Some employers prefer to avoid mixing their personal lives with business. Others clearly see the benefit of working with people who know them well. So if you’re considering hiring a good friend to work for you, you need to decide where you stand on that spectrum. Can your friendship survive in the workplace and bring added value to your company?
When you hire a friend as your employee, your personal relationship must be strong and preferably long-standing. Work issues need to remain at the office – and personal matters and feelings shouldn’t cross that threshold.
Stick to these guidelines and the benefits can include:
- Having a work relationship with someone who knows and understands you. The learning curve is shortened as your friend already is accustomed to your style, cares about you, and has an added investment in your success.
- And vice versa. You know your friend, their communication style and work ethic. It’s less of a gamble than hiring someone you don’t know.

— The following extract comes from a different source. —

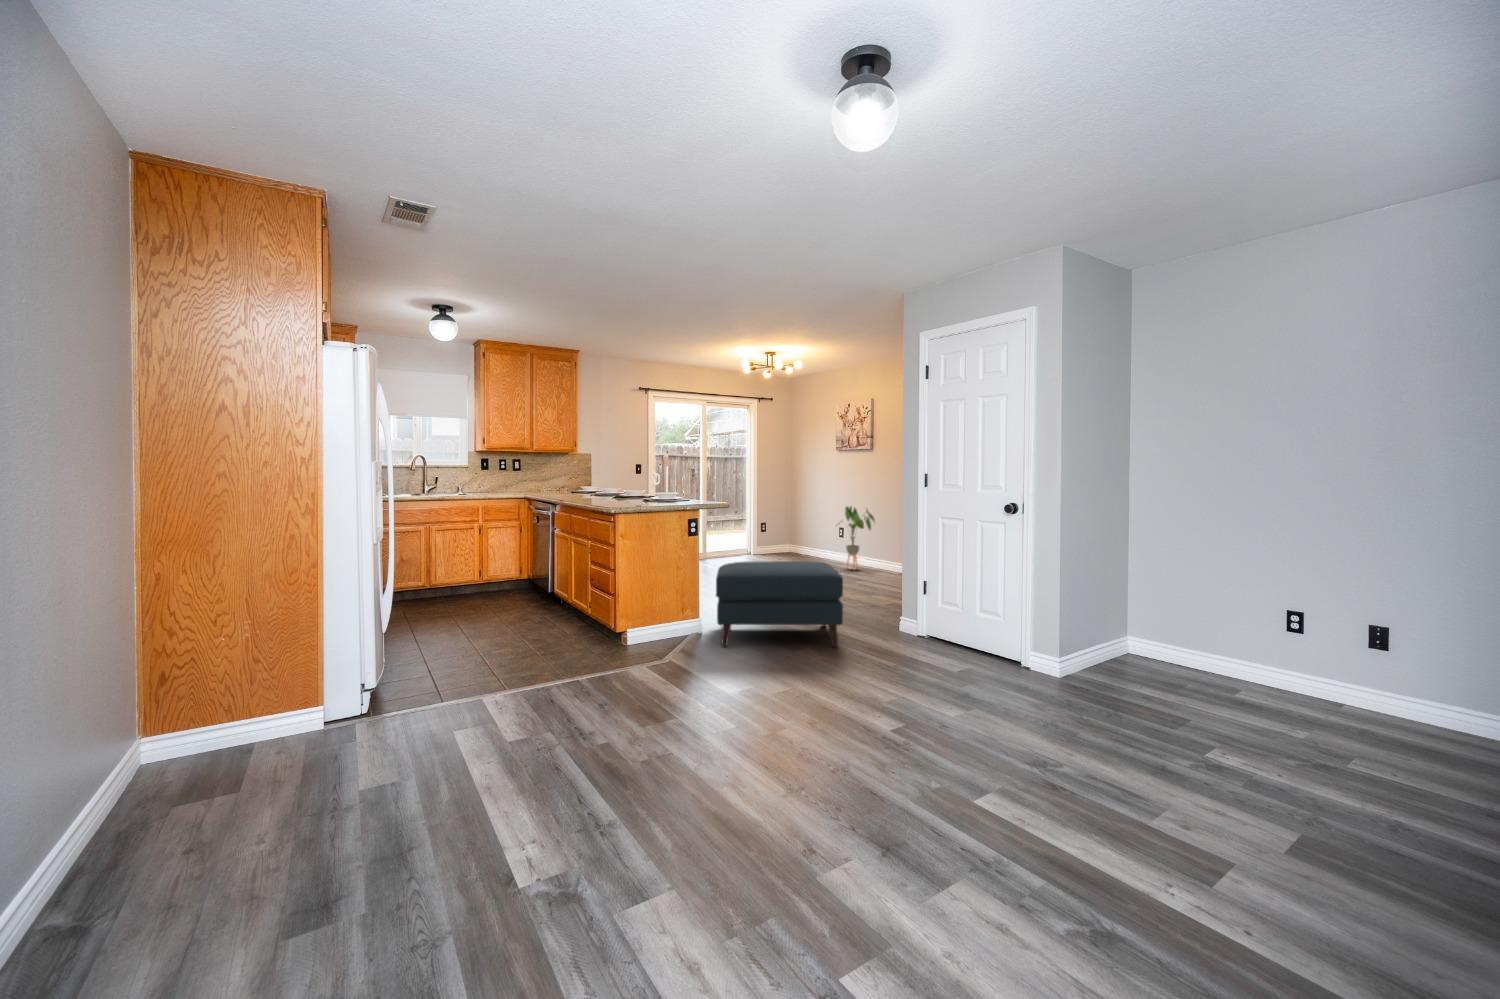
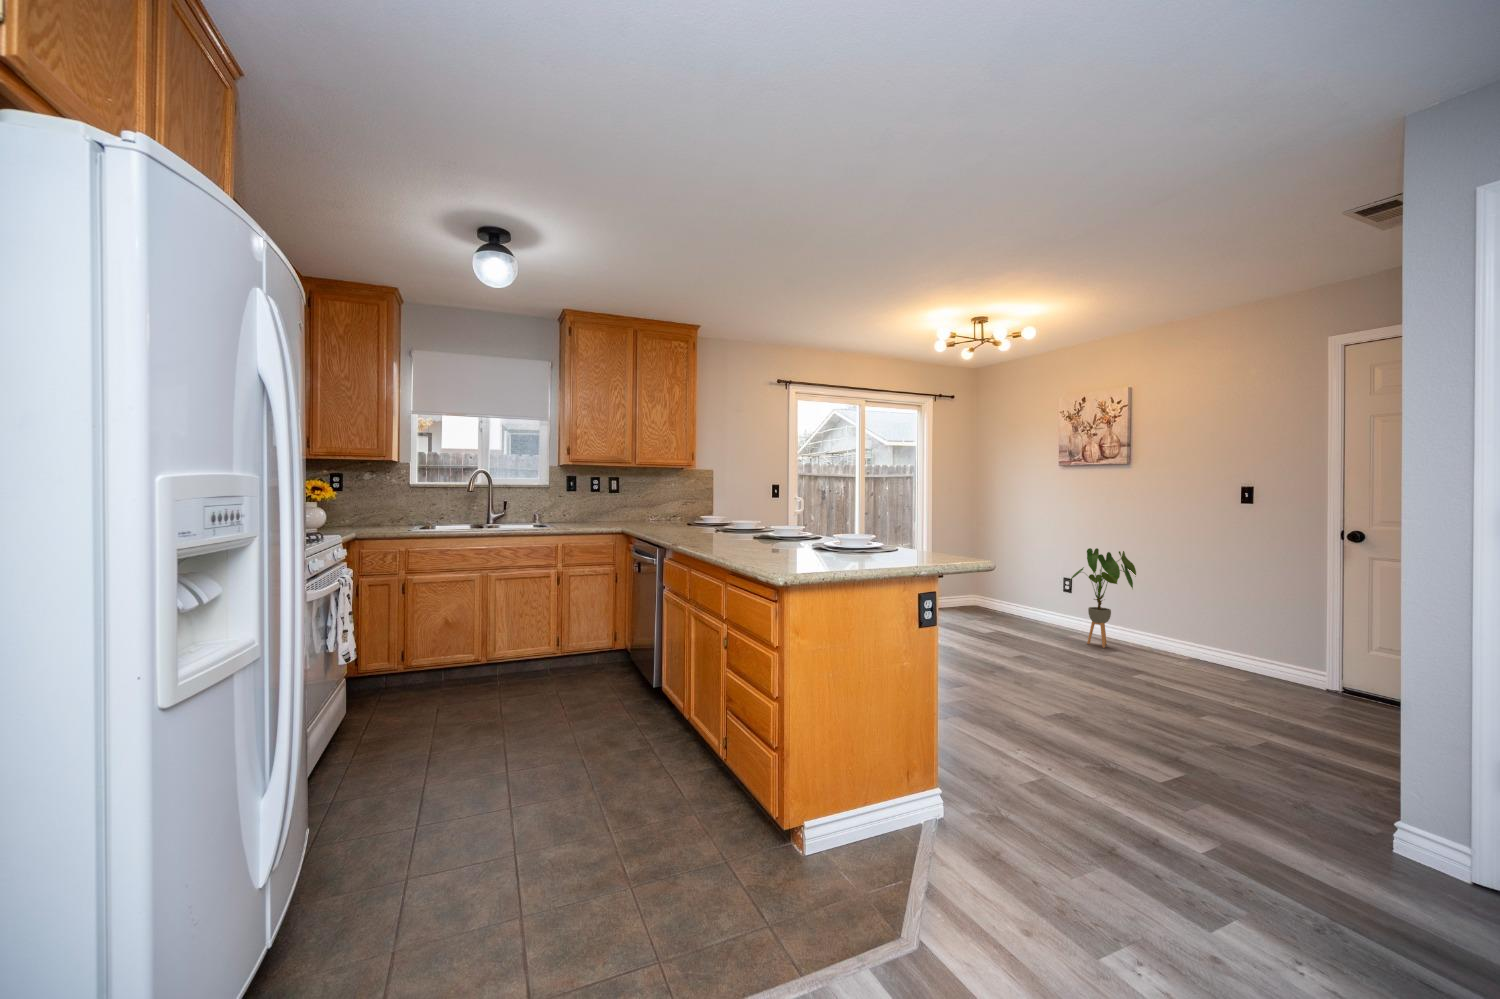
ottoman: present [716,561,843,647] -> none [973,679,1348,934]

- You can save time and money. Recruiting is expensive. You already have a good idea of your friend’s skills, qualifications and background. Equally important, you know that they’ll mesh with your company culture.
Friends are equals. Bosses and employees are not. If you have any concern about ruining your friendship, it could hurt your work performance as well as do irreparable damage to your personal relationship.
- Discipline may be difficult. It probably won’t be easy and it may not have the desired effect. You can’t hold back for fear of hurting their feelings. Or they may brush it off as simply “an old buddy having a bad day.” In a worst-case scenario, you might have to terminate your friend. This casts you as the ultimate bad guy, even if you’re simply making the right business move.
- There may be money issues. Some people are uncomfortable earning less than their friends or holding lower-ranking positions. If ego stands to get in the way, it’s probably best not to hire your BFF.
- The dynamic shifts at work. There can be no professional jealousy, even if your friend is used to making all the decisions related to your social life and plans. Your friendship must be very solid in order to withstand the inevitable stresses of the boss/employee structure.
If you decide to hire your friend, go in with your eyes wide open. Spell out the terms clearly and make sure both parties agree to them. Done right, it could be an excellent move on all counts.
- Write out all employment and benefit details, as well as company policies and procedures. Go over them with your friend and be sure they understand and accept them. Have them sign off and keep a copy of this document on file.
- Hold your friend to the same standards as everyone else. Pressures may arise from time to time due to expectations of a promotion based on friendship rather than merit. And other employees may assume that your friend is being shown favoritism, especially if they do advance within the company.
- Maintain professional decorum in your on-the-job relationship. Keep non-business conversations for non-business hours and venues.